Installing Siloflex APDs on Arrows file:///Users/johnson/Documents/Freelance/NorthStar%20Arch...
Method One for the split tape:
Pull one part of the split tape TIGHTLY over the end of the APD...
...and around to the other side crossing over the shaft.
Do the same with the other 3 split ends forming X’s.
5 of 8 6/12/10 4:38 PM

--

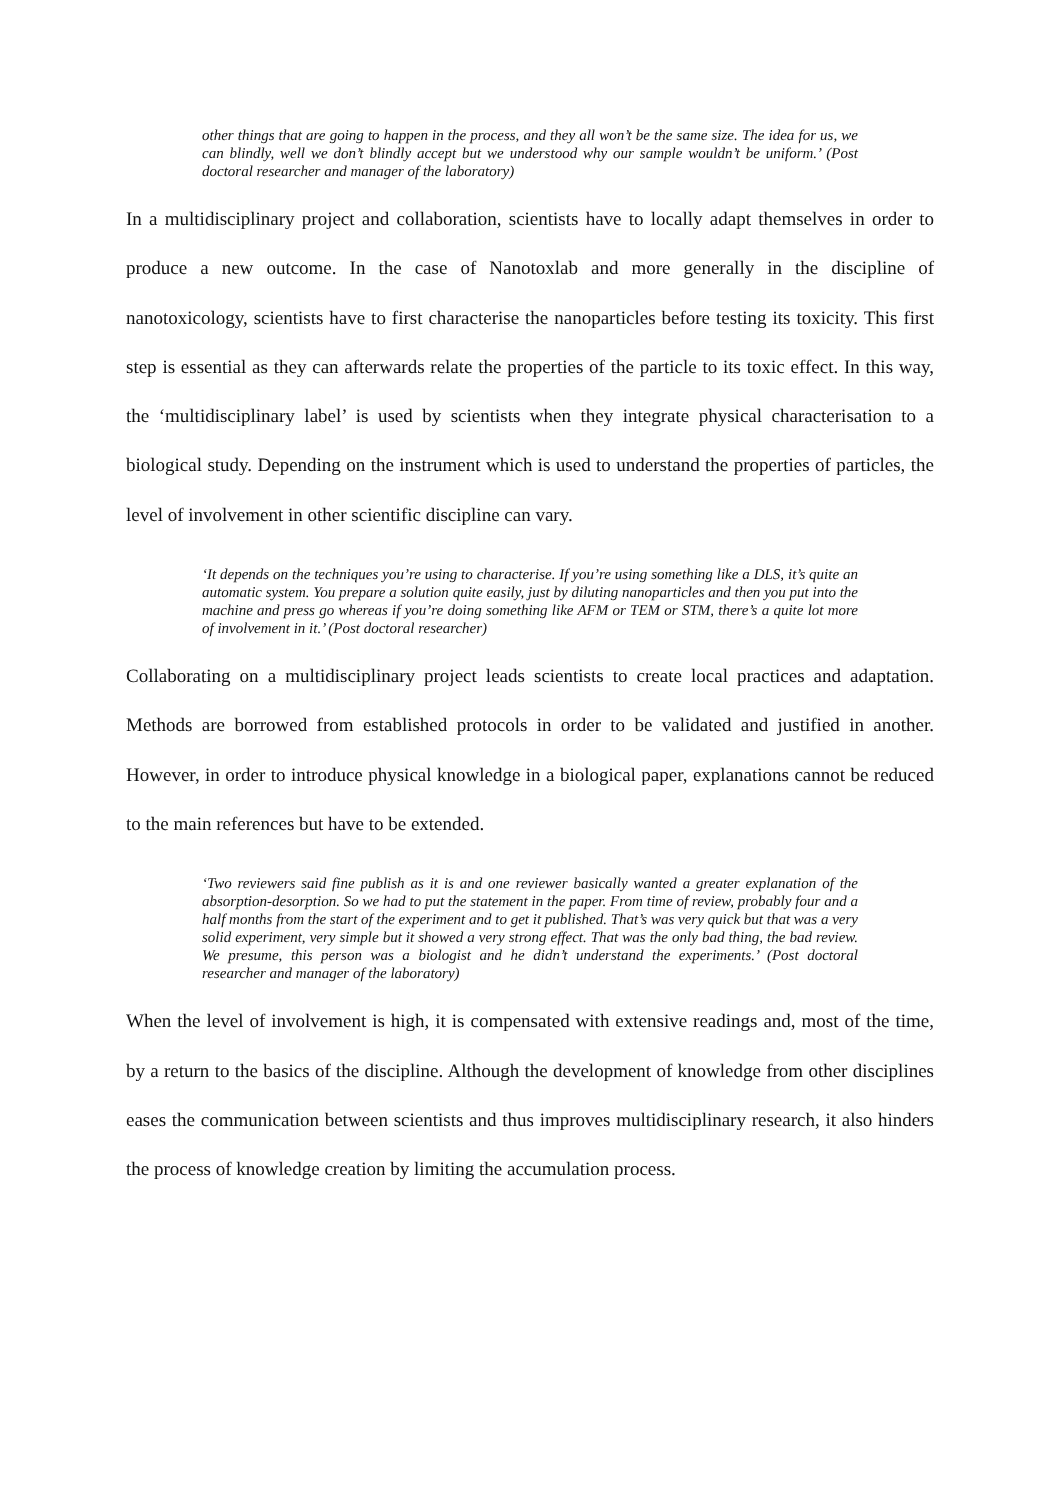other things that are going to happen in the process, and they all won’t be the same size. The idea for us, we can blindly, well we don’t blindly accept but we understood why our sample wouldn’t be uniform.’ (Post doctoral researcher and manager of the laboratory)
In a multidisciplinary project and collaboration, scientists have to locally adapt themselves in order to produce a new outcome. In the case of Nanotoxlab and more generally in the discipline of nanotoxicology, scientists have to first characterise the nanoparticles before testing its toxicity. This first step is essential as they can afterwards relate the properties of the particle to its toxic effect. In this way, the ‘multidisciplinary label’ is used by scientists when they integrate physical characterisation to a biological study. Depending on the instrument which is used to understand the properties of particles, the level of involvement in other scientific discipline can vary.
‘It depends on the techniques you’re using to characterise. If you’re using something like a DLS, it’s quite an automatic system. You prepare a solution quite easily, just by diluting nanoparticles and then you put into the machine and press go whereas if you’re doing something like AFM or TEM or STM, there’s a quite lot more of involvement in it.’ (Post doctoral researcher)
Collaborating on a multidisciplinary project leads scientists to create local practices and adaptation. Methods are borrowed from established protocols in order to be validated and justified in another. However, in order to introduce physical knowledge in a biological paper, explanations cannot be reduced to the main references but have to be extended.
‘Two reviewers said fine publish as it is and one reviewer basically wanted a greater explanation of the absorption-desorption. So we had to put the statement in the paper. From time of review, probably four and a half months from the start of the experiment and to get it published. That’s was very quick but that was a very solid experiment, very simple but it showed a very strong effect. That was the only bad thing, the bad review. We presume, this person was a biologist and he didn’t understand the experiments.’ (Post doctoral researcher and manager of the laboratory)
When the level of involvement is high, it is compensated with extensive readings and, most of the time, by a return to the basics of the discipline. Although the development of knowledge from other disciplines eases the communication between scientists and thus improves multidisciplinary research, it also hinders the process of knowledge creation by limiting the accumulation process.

**Task**
Where a line above contains the word "with", show that line.

**Answer for the task**
Do the same with the other 3 split ends forming X’s.
When the level of involvement is high, it is compensated with extensive readings and, most of the time, by a return to the basics of the discipline. Although the development of knowledge from other disciplines eases the communication between scientists and thus improves multidisciplinary research, it also hinders the process of knowledge creation by limiting the accumulation process.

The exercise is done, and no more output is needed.